Bottom line: Trust Score of 46/100 indicates significant concerns. Thoroughly evaluate alternatives.

About This Facility

What is Simpson Memorial Home's CMS Rating?

CMS assigns Simpson Memorial Home an overall rating of 4 out of 5 stars, which is considered above average nationally. Within Iowa, this rating places the facility higher than 99% of the state's 100 nursing homes. This rating reflects solid performance across the metrics CMS uses to evaluate nursing home quality.

How is Simpson Memorial Home Staffed?

CMS rates Simpson Memorial Home's staffing level at 4 out of 5 stars, which is above average compared to other nursing homes. Staff turnover is 38%, compared to the Iowa average of 46%. This relatively stable workforce can support continuity of care.

What Have Inspectors Found at Simpson Memorial Home?

State health inspectors documented 13 deficiencies at Simpson Memorial Home during 2022 to 2024. These included: 2 Immediate Jeopardy (the most serious level, indicating potential for serious harm or death), 1 that caused actual resident harm, 9 with potential for harm, and 1 minor or isolated issues. Immediate Jeopardy findings are rare and represent the most serious regulatory concerns. They require immediate corrective action.

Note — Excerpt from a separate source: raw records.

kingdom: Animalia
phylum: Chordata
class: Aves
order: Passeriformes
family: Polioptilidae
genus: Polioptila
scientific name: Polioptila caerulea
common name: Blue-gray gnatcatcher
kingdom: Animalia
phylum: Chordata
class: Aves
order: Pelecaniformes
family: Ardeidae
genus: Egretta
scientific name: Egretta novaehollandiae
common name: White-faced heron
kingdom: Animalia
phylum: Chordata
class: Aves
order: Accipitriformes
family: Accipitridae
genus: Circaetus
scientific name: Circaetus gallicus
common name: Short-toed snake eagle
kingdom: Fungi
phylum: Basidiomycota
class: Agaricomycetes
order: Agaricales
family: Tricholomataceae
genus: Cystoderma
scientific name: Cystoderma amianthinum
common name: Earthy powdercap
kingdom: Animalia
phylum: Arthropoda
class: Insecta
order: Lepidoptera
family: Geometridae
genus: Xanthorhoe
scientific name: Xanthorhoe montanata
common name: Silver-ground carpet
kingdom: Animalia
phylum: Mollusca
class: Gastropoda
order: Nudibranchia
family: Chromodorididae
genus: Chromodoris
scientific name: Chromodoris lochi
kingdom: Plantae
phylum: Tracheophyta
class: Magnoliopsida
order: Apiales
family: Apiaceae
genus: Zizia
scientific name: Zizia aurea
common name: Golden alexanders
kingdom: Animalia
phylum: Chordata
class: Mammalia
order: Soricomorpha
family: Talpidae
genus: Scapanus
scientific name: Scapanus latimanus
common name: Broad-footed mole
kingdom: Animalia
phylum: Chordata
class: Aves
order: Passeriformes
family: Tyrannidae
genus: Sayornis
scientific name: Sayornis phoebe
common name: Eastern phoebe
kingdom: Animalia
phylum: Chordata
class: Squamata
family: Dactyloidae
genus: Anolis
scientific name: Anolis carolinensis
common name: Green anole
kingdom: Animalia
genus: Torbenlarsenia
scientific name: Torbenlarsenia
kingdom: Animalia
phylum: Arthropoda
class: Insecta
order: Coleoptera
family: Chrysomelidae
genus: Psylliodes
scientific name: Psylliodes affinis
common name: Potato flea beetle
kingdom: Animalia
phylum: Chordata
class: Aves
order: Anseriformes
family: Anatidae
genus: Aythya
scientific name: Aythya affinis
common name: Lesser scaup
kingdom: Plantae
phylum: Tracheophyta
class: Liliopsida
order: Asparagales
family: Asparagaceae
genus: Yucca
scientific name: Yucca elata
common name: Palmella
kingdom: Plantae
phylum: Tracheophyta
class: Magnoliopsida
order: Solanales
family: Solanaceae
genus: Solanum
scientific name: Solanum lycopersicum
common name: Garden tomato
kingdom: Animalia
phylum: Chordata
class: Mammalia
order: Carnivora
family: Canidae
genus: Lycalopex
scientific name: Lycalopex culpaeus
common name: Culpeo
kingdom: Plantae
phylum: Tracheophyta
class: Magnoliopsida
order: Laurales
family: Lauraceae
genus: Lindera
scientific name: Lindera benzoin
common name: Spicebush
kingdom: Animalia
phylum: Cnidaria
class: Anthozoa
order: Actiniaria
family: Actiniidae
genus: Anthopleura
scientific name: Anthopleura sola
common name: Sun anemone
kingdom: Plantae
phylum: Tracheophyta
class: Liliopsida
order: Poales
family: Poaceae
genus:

Who Owns and Operates Simpson Memorial Home?

Simpson Memorial Home is owned by a non-profit organization. Non-profit facilities reinvest revenue into operations rather than distributing to shareholders. The facility operates independently rather than as part of a larger chain. With 55 certified beds and approximately 33 residents (about 60% occupancy), it is a smaller facility located in WEST LIBERTY, Iowa.

How Does Simpson Memorial Home Compare to Other Iowa Nursing Homes?

Compared to the 100 nursing homes in Iowa, Simpson Memorial Home's overall rating (4 stars) is above the state average of 3.1, staff turnover (38%) is near the state average of 46%, and health inspection rating (4 stars) is above the national benchmark.

What Should Families Ask When Visiting Simpson Memorial Home?

Based on this facility's data, families visiting should ask: "What changes have been made since the serious inspection findings, and how are you preventing similar issues?" "Can I visit during a mealtime to observe dining assistance and food quality?" "How do you handle medical emergencies, and what is your hospital transfer rate?" "Can I speak with family members of current residents about their experience?" These questions are particularly relevant given the facility's Immediate Jeopardy citations.

Is Simpson Memorial Home Safe?

Based on CMS inspection data, Simpson Memorial Home has documented safety concerns. Inspectors have issued 2 Immediate Jeopardy citations (the most serious violation level indicating risk of serious injury or death). The facility has a 4-star overall rating and ranks #1 of 100 nursing homes in Iowa. Families considering this facility should ask detailed questions about what corrective actions have been taken since these incidents.

Do Nurses at Simpson Memorial Home Stick Around?

Simpson Memorial Home has a staff turnover rate of 38%, which is about average for Iowa nursing homes (state average: 46%). Moderate turnover is common in nursing homes, but families should still ask about staff tenure and how the facility maintains care continuity when employees leave.

Was Simpson Memorial Home Ever Fined?

Simpson Memorial Home has no federal fines on record. CMS issues fines when nursing homes fail to meet care standards or don't correct problems found during inspections. The absence of fines suggests the facility has either maintained compliance or corrected any issues before penalties were assessed. This is a positive indicator, though families should still review recent inspection reports for the full picture.

Is Simpson Memorial Home on Any Federal Watch List?

Simpson Memorial Home is not on any federal watch list. The most significant is the Special Focus Facility (SFF) program, which identifies the bottom 1% of nursing homes nationally based on persistent, serious quality problems. Not being on this list means the facility has avoided the pattern of deficiencies that triggers enhanced federal oversight. This is a positive indicator, though families should still review the facility's inspection history directly.